Pakistan’s Religious Intolerance Only Undermines Its Future

December 28, 2020 Topic: Security Region: Eurasia Blog Brand: Lebanon Watch Tags: PakistanHistoryMiddle EastNuclearWar

Pakistan’s Religious Intolerance Only Undermines Its Future

The Pakistan of yesteryear and the Islamic republic Pakistan’s founders envisioned bear little resemblance to Pakistan now.

Col. Nick Pratt, USMC (ret.), the late founder of the George C. Marshall Center’s Program on Terrorism and Security Studies, told a story about, while a young boy in Peshawar, his mother came to pick him up from a neighbor’s home. She worried when a neighbor told her he could not come immediately to her because he was learning to pray. When he finally came running to her, he proudly showed her how he had learned the Lord’s Prayer, taught to him by his Muslim babysitter in Pakistan because she felt a Catholic boy his age should know how to recite it. 

Such an anecdote was not strange in 1950s-era Pakistan. It came just a few years after Muhammad Ali Jinnah, Pakistan’s founder and first president, urged Pakistanis to respect religious pluralism. Despite the bitterness and bloodshed accompanying India’s partition and the beginning of the Kashmir conflict, Pakistan’s founders embraced and encouraged religious tolerance. Consider this 1953 list of Pakistan public holidays: It included not only the Christian holidays of Christmas and Easter; but also Diwali, the Hindu, Jain, and Sikh festival of lights; Holi, the Hindu festival of colors; and also Dussehra, a Hindu festival which celebrates the triumph of good over evil.

The Pakistan of yesteryear and the Islamic republic Pakistan’s founders envisioned bear little resemblance to Pakistan now. Pakistan today has become a state whose judges free a man complicit in the murder of an American journalist after forcing him to “confess” his Judaism on camera. It is a country in which members of religious minorities regularly face death for often spurious accusations of blasphemy. Pakistan’s Hindu population has dwindled and is now headed for extinction. Not only Christians but also Shi’ites who account for 10 percent of the country’s population face discrimination and are targeted with cynical and malicious application of blasphemy charges, but few suffer as much as Pakistan’s Ahmadis whom government officials single out for persecution. This past summer, after Islamist Khalid Khan murdered Tahir Ahmed Naseem, a Pakistani-American and member of the Ahmadi sect, the teenage gunman posed with arresting officers who appeared supportive of Khan’s act. 

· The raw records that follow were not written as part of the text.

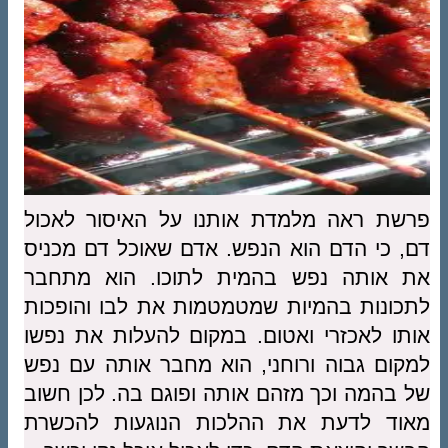
פרשת ראה מלמדת אותנו על האיסור לאכול
דם, כי הדם הוא הנפש. אדם שאוכל דם מכניס
את אותה נפש בהמית לתוכו. הוא מתחבר
לתכונות בהמיות שמטמטמות את לבו והופכות
אותו לאכזרי ואטום. במקום להעלות את נפשו
למקום גבוה ורוחני, הוא מחבר אותה עם נפש
של בהמה וכך מזהם אותה ופוגם בה. לכן חשוב
מאוד לדעת את ההלכות הנוגעות להכשרת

Pakistan’s transformation into a symbol of religious intolerance extends into international affairs. Pakistan, alongside Turkey, Azerbaijan Saudi Arabia, and Yemen, has no diplomatic relations with Armenia. Most countries cite the Nagorno-Karabakh dispute as a reason for their lack of ties. Azerbaijan, Turkey, and Pakistan do as well but go further: Azerbaijani President Ilham Aliyev has repeatedly laid claims to all of Armenia, including Yerevan. Turkish President Recep Tayyip Erdoğan brags about the creation of an “Islamic Army of the Caucasus.” Pakistan, meanwhile, is the only country to refuse even to recognize Armenia as a country. Pakistan also reportedly sent fighters to fight Armenians during the recent Nagorno-Karabakh war. While Pakistan enjoys Azerbaijan’s diplomatic support on Kashmir, the greater problem seems simply to be the fact that Armenia is a Christian country in dispute with a Muslim one.  

A new “Axis of Evil” appears to be forming. Prime Minister Imran Khan has drawn Pakistan closer to Turkey both militarily and diplomatically. Both countries lash out at Christians, Shi’ites, and religious minorities. Both appear willing to cheer genocide against Armenians not only in Nagorno-Karabakh but also in Armenia proper. Khan and Erdoğan also preside over rollbacks of both democratic and press freedoms. Turkey flirts with Islamic State remnants in Syria, while Pakistani leaders support both the Taliban and other designated terror groups

The tragedy is political leadership. Pakistan is now on the trajectory to become either a rogue regime or a failed state. Its future is not inescapable, however. If Pakistan is to succeed, then it need only look for inspiration in its past, a time when Pakistani authorities both respected religious freedom both at home and abroad and understood that leadership and respect came not from sponsoring terrorism or apologizing for genocide, but rather recognizing every country—even predominantly Christian ones—have a right to exist. 

Michael Rubin is a resident scholar at the American Enterprise Institute and a frequent author for the National Interest.